Book Descriptions
for The Long Season of Rain by Helen S. Kim
From Cooperative Children's Book Center (CCBC)
The start of the rainy season in June means a break in the stifling heat and humidity, but it brings a new, deeper awareness to 11-year-old Junehee of the tension that binds her family in this riveting narrative set in Korea in the 1960s. Junehee's father is a military officer who has become more and more disconnected and emotionally distant from his wife and children over the years. Her paternal grandmother, who lives with the family, has asserted more and more control over Junehee's mother and the children as a result.

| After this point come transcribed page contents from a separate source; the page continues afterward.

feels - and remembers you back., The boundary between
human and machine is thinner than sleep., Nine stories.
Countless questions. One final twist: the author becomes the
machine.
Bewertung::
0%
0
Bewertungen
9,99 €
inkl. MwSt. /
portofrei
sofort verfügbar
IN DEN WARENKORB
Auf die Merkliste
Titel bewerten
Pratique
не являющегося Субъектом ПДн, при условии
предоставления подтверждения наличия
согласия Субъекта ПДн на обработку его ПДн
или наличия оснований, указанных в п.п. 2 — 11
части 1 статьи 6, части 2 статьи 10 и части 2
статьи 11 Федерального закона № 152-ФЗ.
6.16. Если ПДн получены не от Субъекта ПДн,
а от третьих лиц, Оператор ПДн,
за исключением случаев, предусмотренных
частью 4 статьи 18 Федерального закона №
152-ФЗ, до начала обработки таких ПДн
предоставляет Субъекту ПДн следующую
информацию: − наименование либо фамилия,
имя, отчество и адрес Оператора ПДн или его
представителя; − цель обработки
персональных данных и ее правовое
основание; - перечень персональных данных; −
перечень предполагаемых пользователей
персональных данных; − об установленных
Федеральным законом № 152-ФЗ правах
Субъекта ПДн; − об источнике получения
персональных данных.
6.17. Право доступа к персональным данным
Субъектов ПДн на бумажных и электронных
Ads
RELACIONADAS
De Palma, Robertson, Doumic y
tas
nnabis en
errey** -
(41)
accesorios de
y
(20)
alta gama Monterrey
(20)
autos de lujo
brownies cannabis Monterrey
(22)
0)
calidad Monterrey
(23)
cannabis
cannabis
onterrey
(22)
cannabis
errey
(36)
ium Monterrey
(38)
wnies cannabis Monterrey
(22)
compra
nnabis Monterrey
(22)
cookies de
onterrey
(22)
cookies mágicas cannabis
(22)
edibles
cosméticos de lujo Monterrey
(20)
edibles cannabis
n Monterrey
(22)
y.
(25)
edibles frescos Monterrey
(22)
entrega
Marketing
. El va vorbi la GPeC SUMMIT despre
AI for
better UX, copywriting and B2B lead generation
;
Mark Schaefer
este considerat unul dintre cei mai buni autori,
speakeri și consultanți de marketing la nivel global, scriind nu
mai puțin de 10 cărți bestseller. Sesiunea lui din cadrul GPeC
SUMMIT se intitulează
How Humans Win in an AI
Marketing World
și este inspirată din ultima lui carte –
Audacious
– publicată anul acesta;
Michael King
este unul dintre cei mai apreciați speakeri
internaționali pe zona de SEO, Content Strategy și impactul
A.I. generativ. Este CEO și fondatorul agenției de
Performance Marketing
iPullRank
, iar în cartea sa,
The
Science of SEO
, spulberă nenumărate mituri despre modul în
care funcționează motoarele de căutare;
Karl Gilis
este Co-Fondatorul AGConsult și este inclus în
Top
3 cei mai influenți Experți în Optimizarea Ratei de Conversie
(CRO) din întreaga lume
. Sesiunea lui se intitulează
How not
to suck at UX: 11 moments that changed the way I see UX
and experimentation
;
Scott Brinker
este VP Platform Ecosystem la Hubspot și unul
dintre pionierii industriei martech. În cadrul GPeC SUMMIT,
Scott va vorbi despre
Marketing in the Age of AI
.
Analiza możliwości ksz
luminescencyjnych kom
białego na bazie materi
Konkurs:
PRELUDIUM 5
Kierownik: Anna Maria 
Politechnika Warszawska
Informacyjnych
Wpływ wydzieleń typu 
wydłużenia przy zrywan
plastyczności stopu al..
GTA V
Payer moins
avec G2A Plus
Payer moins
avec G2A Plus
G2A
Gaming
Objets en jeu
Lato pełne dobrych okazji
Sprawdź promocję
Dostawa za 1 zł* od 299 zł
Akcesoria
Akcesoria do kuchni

Junehee's mother has endured both conditions with the silence that tradition seems to dictate. But tradition clashes with desire when Junehee's mother longs to keep a boy whom the family takes in temporarily after he is orphaned as the result of a mud slide brought on by the heavy rains. Junehee, a middle child, becomes a keen-eyed observer of her mother's unrelenting sadness, a sadness that Junehee realizes has gone on far longer than the rains. Helen Kim's emotionally acute novel about a child's growing awareness of her mother's powerlessness and pain is beautifully written, and not without hope. (Age 12 and older)

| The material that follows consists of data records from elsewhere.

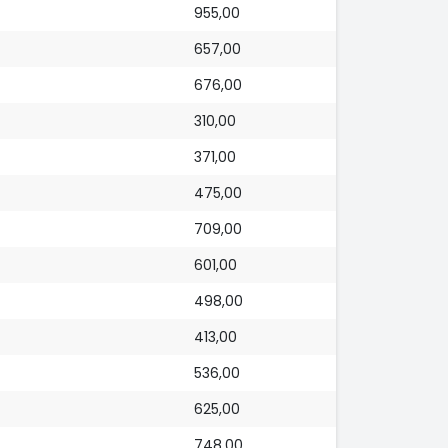
955,00
657,00
676,00
310,00
371,00
475,00
709,00
601,00
498,00
413,00
536,00
625,00
748,00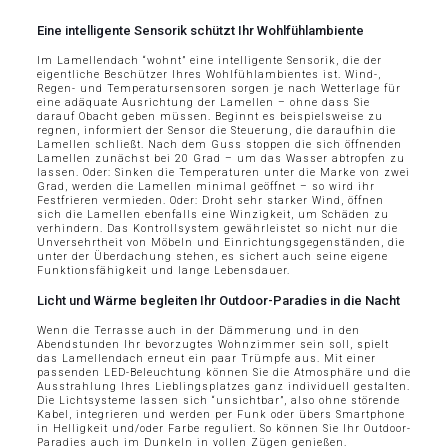
Eine intelligente Sensorik schützt Ihr Wohlfühlambiente
Im Lamellendach “wohnt” eine intelligente Sensorik, die der
eigentliche Beschützer Ihres Wohlfühlambientes ist. Wind-,
Regen- und Temperatursensoren sorgen je nach Wetterlage für
eine adäquate Ausrichtung der Lamellen – ohne dass Sie
darauf Obacht geben müssen. Beginnt es beispielsweise zu
regnen, informiert der Sensor die Steuerung, die daraufhin die
Lamellen schließt. Nach dem Guss stoppen die sich öffnenden
Lamellen zunächst bei 20 Grad – um das Wasser abtropfen zu
lassen. Oder: Sinken die Temperaturen unter die Marke von zwei
Grad, werden die Lamellen minimal geöffnet – so wird ihr
Festfrieren vermieden. Oder: Droht sehr starker Wind, öffnen
sich die Lamellen ebenfalls eine Winzigkeit, um Schäden zu
verhindern. Das Kontrollsystem gewährleistet so nicht nur die
Unversehrtheit von Möbeln und Einrichtungsgegenständen, die
unter der Überdachung stehen, es sichert auch seine eigene
Funktionsfähigkeit und lange Lebensdauer.
Licht und Wärme begleiten Ihr Outdoor-Paradies in die Nacht
Wenn die Terrasse auch in der Dämmerung und in den
Abendstunden Ihr bevorzugtes Wohnzimmer sein soll, spielt
das Lamellendach erneut ein paar Trümpfe aus. Mit einer
passenden LED-Beleuchtung können Sie die Atmosphäre und die
Ausstrahlung Ihres Lieblingsplatzes ganz individuell gestalten.
Die Lichtsysteme lassen sich “unsichtbar”, also ohne störende
Kabel, integrieren und werden per Funk oder übers Smartphone
in Helligkeit und/oder Farbe reguliert. So können Sie Ihr Outdoor-
Paradies auch im Dunkeln in vollen Zügen genießen.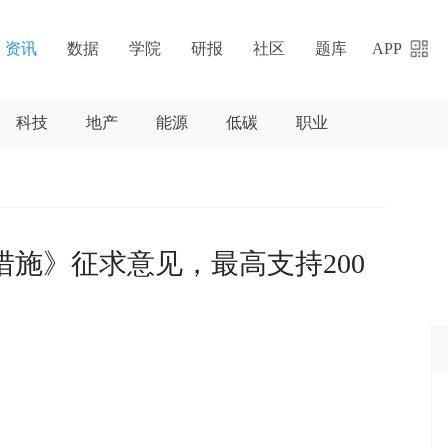
资讯
数据
学院
研报
社区
题库
APP
科技
地产
能源
低碳
职业
措施》征求意见，最高支持200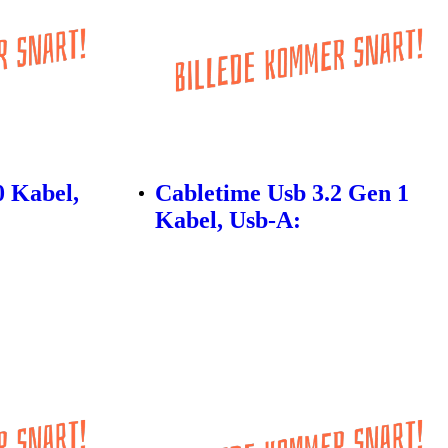
0 Kabel,
Cabletime Usb 3.2 Gen 1
Kabel, Usb-A: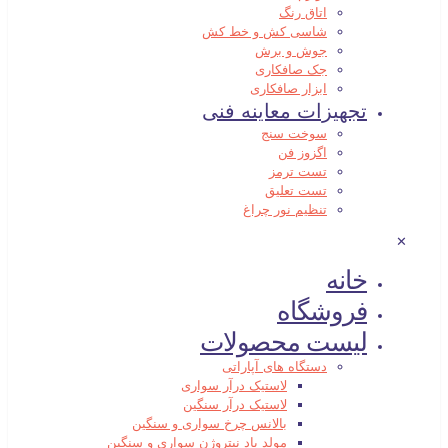
اتاق رنگ
شاسی کش و خط کش
جوش و برش
جک صافکاری
ابزار صافکاری
تجهیزات معاینه فنی
سوخت سنج
اگزوز فن
تست ترمز
تست تعلیق
تنظیم نور چراغ
✕
خانه
فروشگاه
لیست محصولات
دستگاه های آپاراتی
لاستیک درآر سواری
لاستیک درآر سنگین
بالانس چرخ سواری و سنگین
مولد باد نیتروژن سواری و سنگین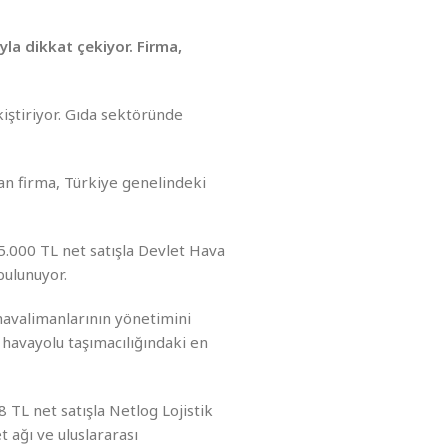
yla dikkat çekiyor. Firma,
kiştiriyor. Gıda sektöründe
yan firma, Türkiye genelindeki
5.000 TL net satışla Devlet Hava
bulunuyor.
avalimanlarının yönetimini
havayolu taşımacılığındaki en
8 TL net satışla Netlog Lojistik
t ağı ve uluslararası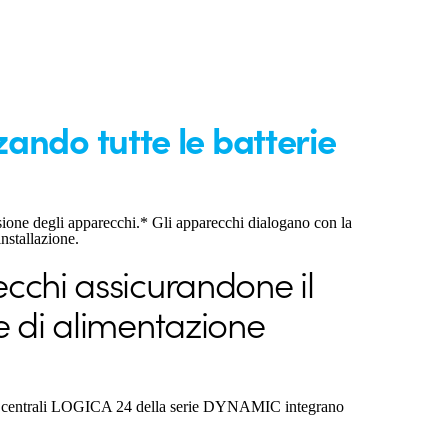
ando tutte le batterie
sione degli apparecchi.* Gli apparecchi dialogano con la
installazione.
ecchi assicurandone il
e di alimentazione
i e centrali LOGICA 24 della serie DYNAMIC integrano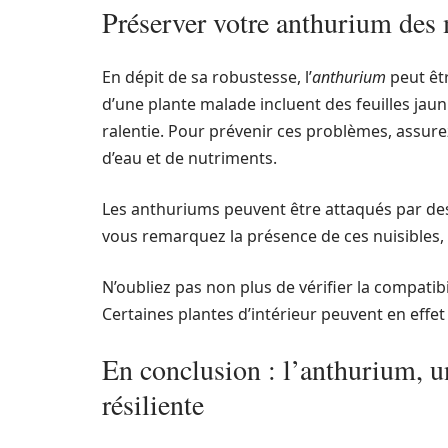
Préserver votre anthurium des 
En dépit de sa robustesse, l’
anthurium
peut êtr
d’une plante malade incluent des feuilles jaun
ralentie. Pour prévenir ces problèmes, assur
d’eau et de nutriments.
Les anthuriums peuvent être attaqués par des
vous remarquez la présence de ces nuisibles, t
N’oubliez pas non plus de vérifier la compatib
Certaines plantes d’intérieur peuvent en effet
En conclusion : l’anthurium, un
résiliente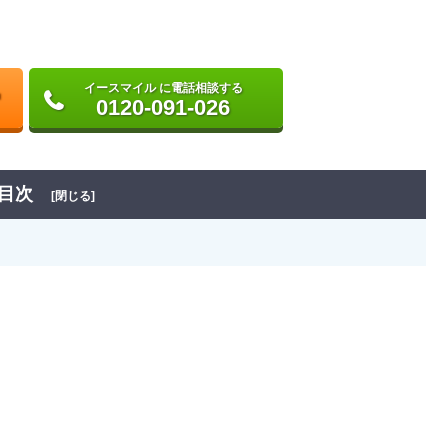
イースマイル に電話相談する
0120-091-026
目次
[閉じる]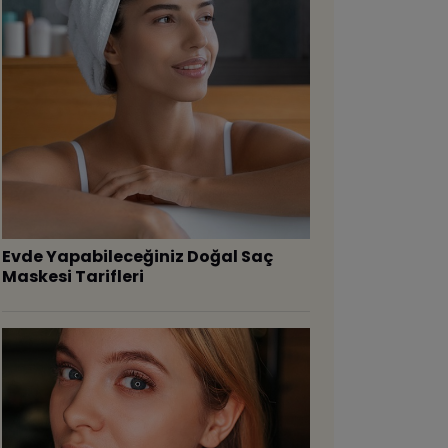
Evde Yapabileceğiniz Doğal Saç
Maskesi Tarifleri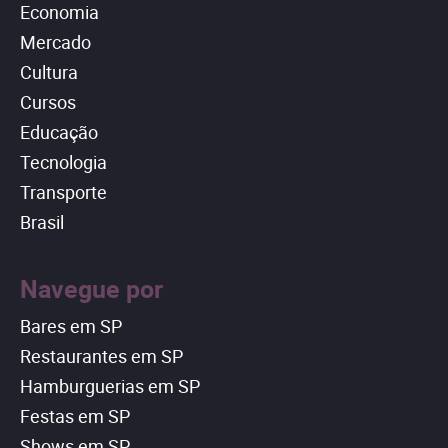
Economia
Mercado
Cultura
Cursos
Educação
Tecnologia
Transporte
Brasil
Navegue por
Bares em SP
Restaurantes em SP
Hamburguerias em SP
Festas em SP
Shows em SP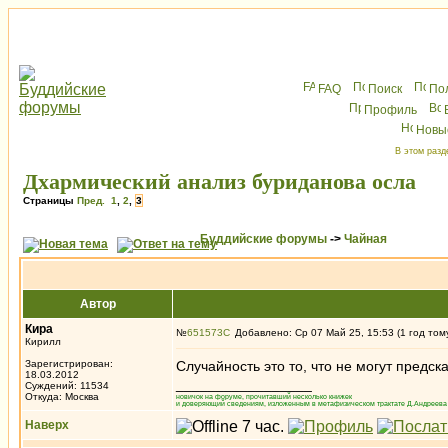
FAQ
Поиск
По
Профиль
Новы
В этом разд
Дхармический анализ буриданова осла
Страницы
Пред.
1
,
2
,
3
Буддийские форумы
->
Чайная
Автор
Кира
№
651573
Добавлено: Ср 07 Май 25, 15:53 (1 год том
Кирилл
Зарегистрирован:
Случайность это то, что не могут предс
18.03.2012
_________________
Суждений: 11534
Откуда: Москва
новичок на форуме, прочитавший несколько книжек
и доверяющий сведениям, изложенным в метафизическом трактате Д.Андреева 
Наверх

CCBC Choices 1996. © Cooperative Children's Book Center, Univ. of Wisconsin - Madison, 1996. Used with permission.
From the Publisher
Junehee Lee lives in Seoul in a house full of women: three sisters, a busybody grandmother, and, always, everywhere, her mother. Her father spends much of his rtime in America working for the army--or out drinking with friends. When an orphaned boy comes to stay with the Lees, all the carefully balanced conflicts in the family erupt. Filled with closely observed details of Korean life, The Long Season of Rain is an unforgettable coming-of-age saga of great power.
Publisher description retrieved from Google Books.